My husband bought this bottle of wine in 1998 or 1999. He loves Beaujolais wine, so I'm sure he intended on us enjoying this bottle of wine, but for some reason we didn't. Something made him want to save this one for a special occasion.
That special occasion has changed a few times. If I recall correctly, the original special occasion was to be when we had our next child, which happened in 2001. Then it was, when/if my brother got married. And then it was our 10 year anniversary. Well, all these occasions have passed us by, yet the bottle remains unopened. We even had another child, a boy! You would think he would have opened it then, but no.
This bottle has apparently become a representation of our dreams. "We'll open it when this (or that) happens....". I asked my husband what the bottle meant to him and he simply stated that it is "a constant". It's been there through births, moves, job changes, dreams that have become reality, and dreams that have not.
We may or may not decide to open this bottle in the future. Maybe when we accomplish one of our big dreams! We own 5 acres in Missouri, and are currently working on making it livable. We hope to build a cabin on the land and move there, eventually. Maybe this will be when we open the Bottle of Dreams.

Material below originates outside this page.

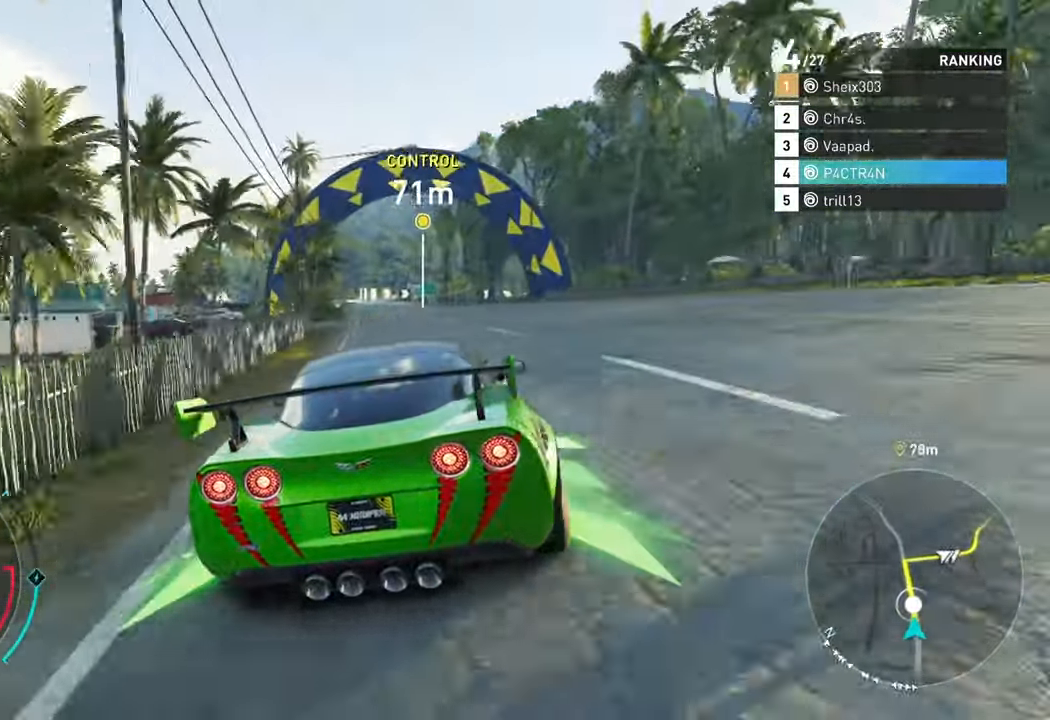
{"dt_ms": 500, "buttons": ["R2"], "left_stick": "right"}
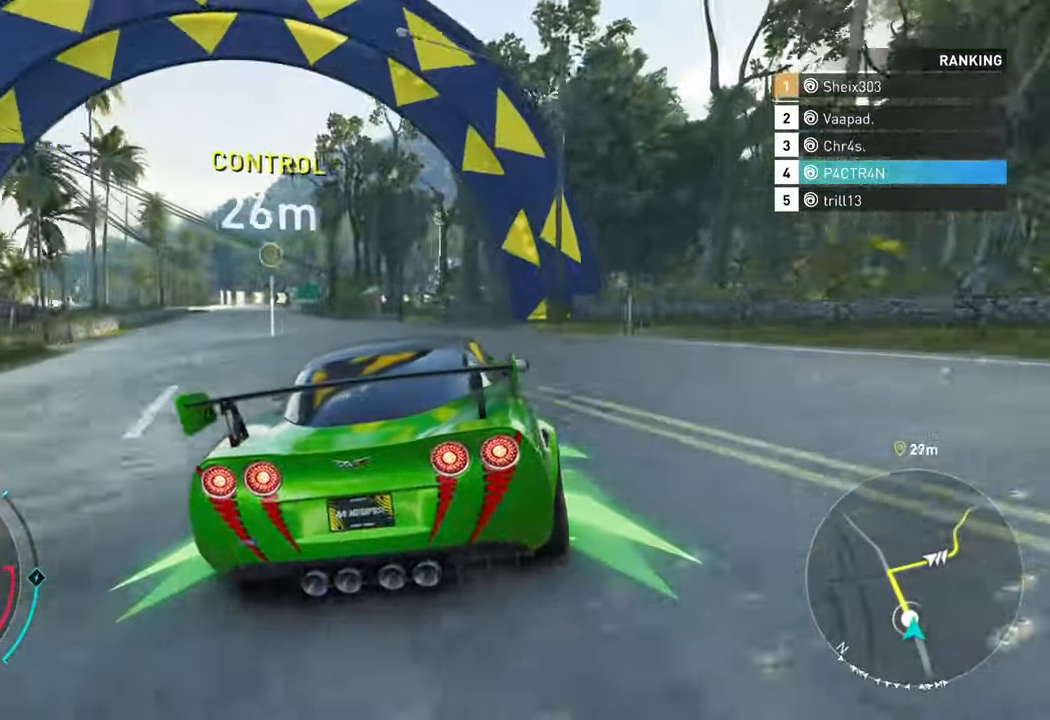
{"dt_ms": 500, "buttons": ["R2"], "left_stick": "right", "events": [[100, "left_stick", "center"], [217, "left_stick", "right"]]}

Writing about the bottle of wine and what it means to us actually tugs at my heart stings. I almost don't want to open the bottle, because it will feel like an ending, an ending to the story of our lives. It's as if you opened that bottle out would pour our past, and it would be lost forever. What a great story this would be for our future grandchildren, if this bottle was passed down to them. I feel like no one would ever want to open it, so they could tell the story of us.
For now, we will keep the bottle on our wine rack where it has always been absorbing the life of the family that surrounds it.